- **AIM OF THE TASK**
Reproduce the source text of each item below verbatim, character for character, leaving the pictures out of your answer.
*** Block opens ***
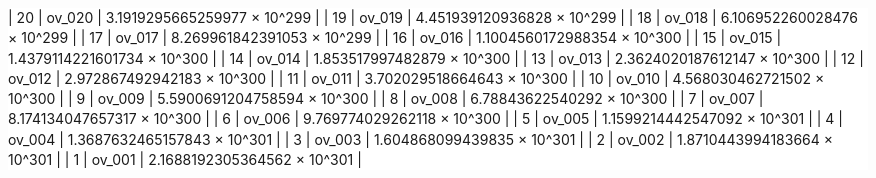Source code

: | 20 | ov_020 | 3.1919295665259977 × 10^299 |
| 19 | ov_019 | 4.451939120936828 × 10^299 |
| 18 | ov_018 | 6.106952260028476 × 10^299 |
| 17 | ov_017 | 8.269961842391053 × 10^299 |
| 16 | ov_016 | 1.1004560172988354 × 10^300 |
| 15 | ov_015 | 1.4379114221601734 × 10^300 |
| 14 | ov_014 | 1.853517997482879 × 10^300 |
| 13 | ov_013 | 2.3624020187612147 × 10^300 |
| 12 | ov_012 | 2.972867492942183 × 10^300 |
| 11 | ov_011 | 3.702029518664643 × 10^300 |
| 10 | ov_010 | 4.568030462721502 × 10^300 |
| 9 | ov_009 | 5.5900691204758594 × 10^300 |
| 8 | ov_008 | 6.78843622540292 × 10^300 |
| 7 | ov_007 | 8.174134047657317 × 10^300 |
| 6 | ov_006 | 9.769774029262118 × 10^300 |
| 5 | ov_005 | 1.1599214442547092 × 10^301 |
| 4 | ov_004 | 1.3687632465157843 × 10^301 |
| 3 | ov_003 | 1.604868099439835 × 10^301 |
| 2 | ov_002 | 1.8710443994183664 × 10^301 |
| 1 | ov_001 | 2.1688192305364562 × 10^301 |


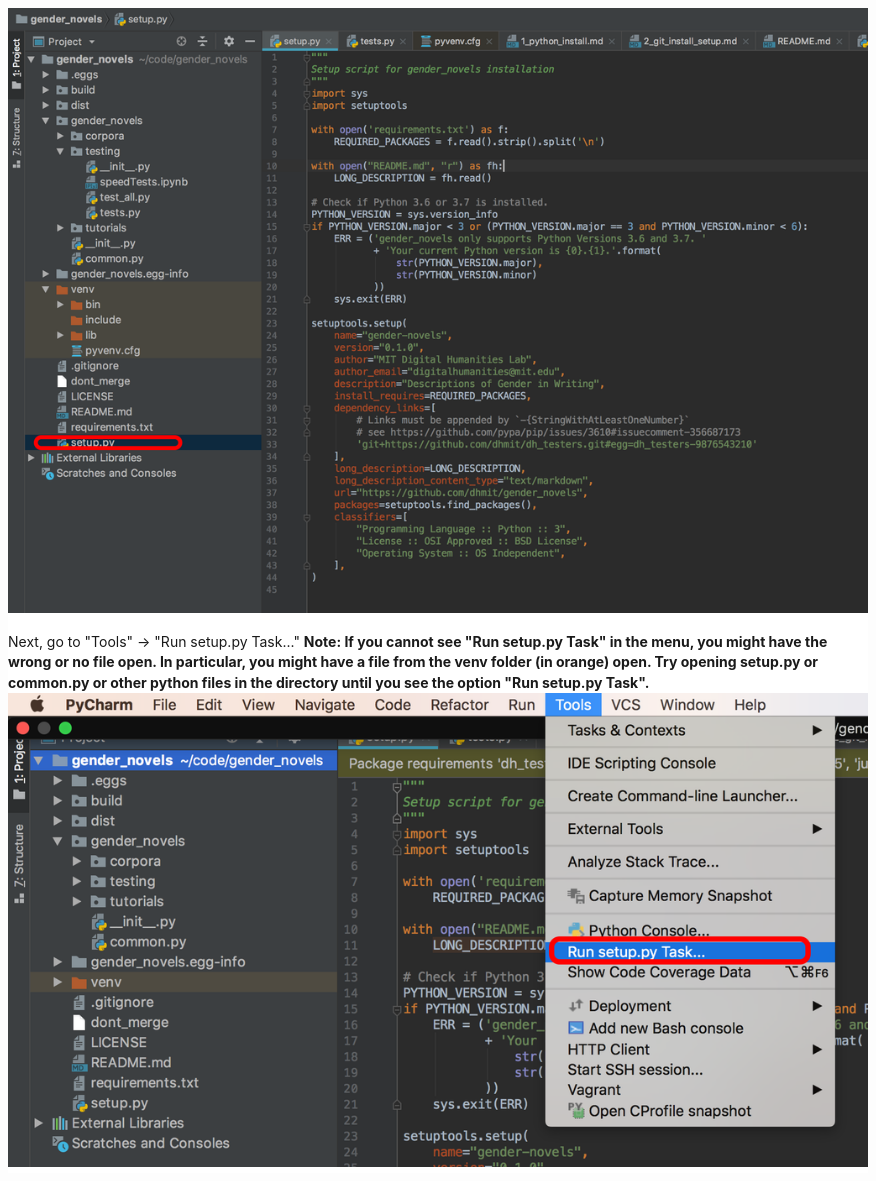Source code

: ![](../images/pycharm_env_1.png)

Next, go to "Tools" -> "Run setup.py Task..."
**Note: If you cannot see "Run setup.py Task" in the menu, you might have the wrong 
or no file open. In particular, you might have a file from the venv folder (in orange)
open. Try opening setup.py or common.py or other python files in the directory until
you see the option "Run setup.py Task".**
![](../images/pycharm_env_2.png)
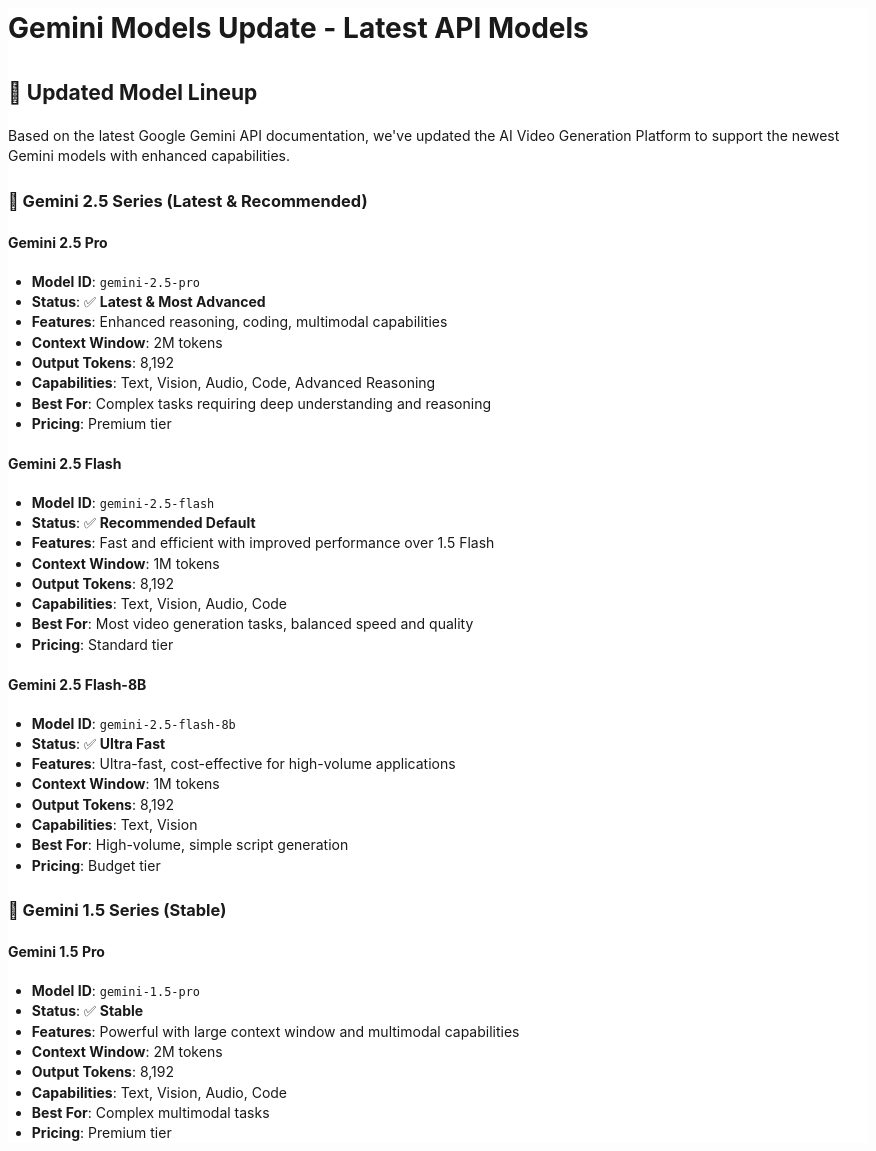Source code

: # Gemini Models Update - Latest API Models

## 🚀 Updated Model Lineup

Based on the latest Google Gemini API documentation, we've updated the AI Video Generation Platform to support the newest Gemini models with enhanced capabilities.

### 🌟 Gemini 2.5 Series (Latest & Recommended)

#### **Gemini 2.5 Pro** 
- **Model ID**: `gemini-2.5-pro`
- **Status**: ✅ **Latest & Most Advanced**
- **Features**: Enhanced reasoning, coding, multimodal capabilities
- **Context Window**: 2M tokens
- **Output Tokens**: 8,192
- **Capabilities**: Text, Vision, Audio, Code, Advanced Reasoning
- **Best For**: Complex tasks requiring deep understanding and reasoning
- **Pricing**: Premium tier

#### **Gemini 2.5 Flash**
- **Model ID**: `gemini-2.5-flash`
- **Status**: ✅ **Recommended Default**
- **Features**: Fast and efficient with improved performance over 1.5 Flash
- **Context Window**: 1M tokens
- **Output Tokens**: 8,192
- **Capabilities**: Text, Vision, Audio, Code
- **Best For**: Most video generation tasks, balanced speed and quality
- **Pricing**: Standard tier

#### **Gemini 2.5 Flash-8B**
- **Model ID**: `gemini-2.5-flash-8b`
- **Status**: ✅ **Ultra Fast**
- **Features**: Ultra-fast, cost-effective for high-volume applications
- **Context Window**: 1M tokens
- **Output Tokens**: 8,192
- **Capabilities**: Text, Vision
- **Best For**: High-volume, simple script generation
- **Pricing**: Budget tier

### 🔄 Gemini 1.5 Series (Stable)

#### **Gemini 1.5 Pro**
- **Model ID**: `gemini-1.5-pro`
- **Status**: ✅ **Stable**
- **Features**: Powerful with large context window and multimodal capabilities
- **Context Window**: 2M tokens
- **Output Tokens**: 8,192
- **Capabilities**: Text, Vision, Audio, Code
- **Best For**: Complex multimodal tasks
- **Pricing**: Premium tier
*** Block closes ***
- **WRITTEN REPLY**
Source code

: | 20 | ov_020 | 3.1919295665259977 × 10^299 |
| 19 | ov_019 | 4.451939120936828 × 10^299 |
| 18 | ov_018 | 6.106952260028476 × 10^299 |
| 17 | ov_017 | 8.269961842391053 × 10^299 |
| 16 | ov_016 | 1.1004560172988354 × 10^300 |
| 15 | ov_015 | 1.4379114221601734 × 10^300 |
| 14 | ov_014 | 1.853517997482879 × 10^300 |
| 13 | ov_013 | 2.3624020187612147 × 10^300 |
| 12 | ov_012 | 2.972867492942183 × 10^300 |
| 11 | ov_011 | 3.702029518664643 × 10^300 |
| 10 | ov_010 | 4.568030462721502 × 10^300 |
| 9 | ov_009 | 5.5900691204758594 × 10^300 |
| 8 | ov_008 | 6.78843622540292 × 10^300 |
| 7 | ov_007 | 8.174134047657317 × 10^300 |
| 6 | ov_006 | 9.769774029262118 × 10^300 |
| 5 | ov_005 | 1.1599214442547092 × 10^301 |
| 4 | ov_004 | 1.3687632465157843 × 10^301 |
| 3 | ov_003 | 1.604868099439835 × 10^301 |
| 2 | ov_002 | 1.8710443994183664 × 10^301 |
| 1 | ov_001 | 2.1688192305364562 × 10^301 |


Source code

: ![](../images/pycharm_env_1.png)

Next, go to "Tools" -> "Run setup.py Task..."
**Note: If you cannot see "Run setup.py Task" in the menu, you might have the wrong 
or no file open. In particular, you might have a file from the venv folder (in orange)
open. Try opening setup.py or common.py or other python files in the directory until
you see the option "Run setup.py Task".**
![](../images/pycharm_env_2.png)
Source code

: # Gemini Models Update - Latest API Models

## 🚀 Updated Model Lineup

Based on the latest Google Gemini API documentation, we've updated the AI Video Generation Platform to support the newest Gemini models with enhanced capabilities.

### 🌟 Gemini 2.5 Series (Latest & Recommended)

#### **Gemini 2.5 Pro** 
- **Model ID**: `gemini-2.5-pro`
- **Status**: ✅ **Latest & Most Advanced**
- **Features**: Enhanced reasoning, coding, multimodal capabilities
- **Context Window**: 2M tokens
- **Output Tokens**: 8,192
- **Capabilities**: Text, Vision, Audio, Code, Advanced Reasoning
- **Best For**: Complex tasks requiring deep understanding and reasoning
- **Pricing**: Premium tier

#### **Gemini 2.5 Flash**
- **Model ID**: `gemini-2.5-flash`
- **Status**: ✅ **Recommended Default**
- **Features**: Fast and efficient with improved performance over 1.5 Flash
- **Context Window**: 1M tokens
- **Output Tokens**: 8,192
- **Capabilities**: Text, Vision, Audio, Code
- **Best For**: Most video generation tasks, balanced speed and quality
- **Pricing**: Standard tier

#### **Gemini 2.5 Flash-8B**
- **Model ID**: `gemini-2.5-flash-8b`
- **Status**: ✅ **Ultra Fast**
- **Features**: Ultra-fast, cost-effective for high-volume applications
- **Context Window**: 1M tokens
- **Output Tokens**: 8,192
- **Capabilities**: Text, Vision
- **Best For**: High-volume, simple script generation
- **Pricing**: Budget tier

### 🔄 Gemini 1.5 Series (Stable)

#### **Gemini 1.5 Pro**
- **Model ID**: `gemini-1.5-pro`
- **Status**: ✅ **Stable**
- **Features**: Powerful with large context window and multimodal capabilities
- **Context Window**: 2M tokens
- **Output Tokens**: 8,192
- **Capabilities**: Text, Vision, Audio, Code
- **Best For**: Complex multimodal tasks
- **Pricing**: Premium tier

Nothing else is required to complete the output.